TRY IT: Which lines below hold the word "Cole"? Copy all of them.

Stored data entries:
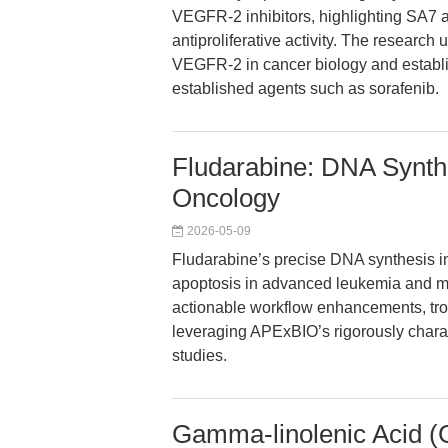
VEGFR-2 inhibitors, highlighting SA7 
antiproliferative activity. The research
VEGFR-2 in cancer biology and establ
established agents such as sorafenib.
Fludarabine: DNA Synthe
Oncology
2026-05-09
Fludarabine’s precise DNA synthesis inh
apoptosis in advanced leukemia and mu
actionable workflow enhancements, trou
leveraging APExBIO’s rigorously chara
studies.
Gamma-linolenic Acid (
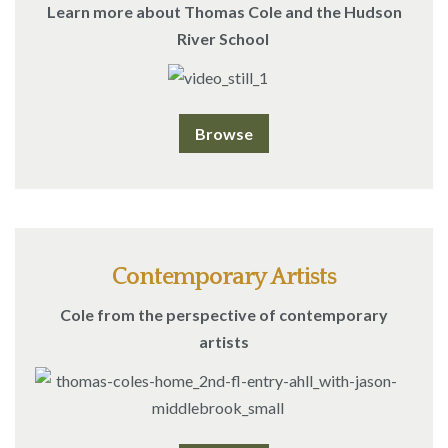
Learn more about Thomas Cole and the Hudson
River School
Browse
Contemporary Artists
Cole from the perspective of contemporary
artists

==

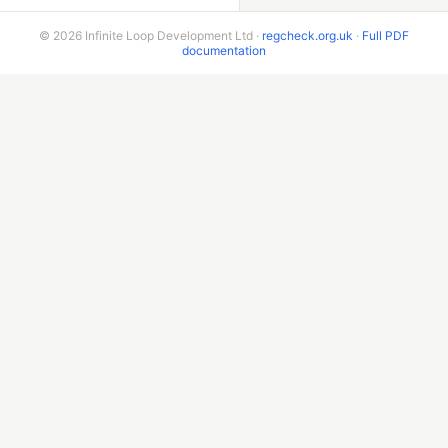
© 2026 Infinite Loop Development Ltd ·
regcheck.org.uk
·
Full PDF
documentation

FINAL ANSWER:
Learn more about Thomas Cole and the Hudson
Cole from the perspective of contemporary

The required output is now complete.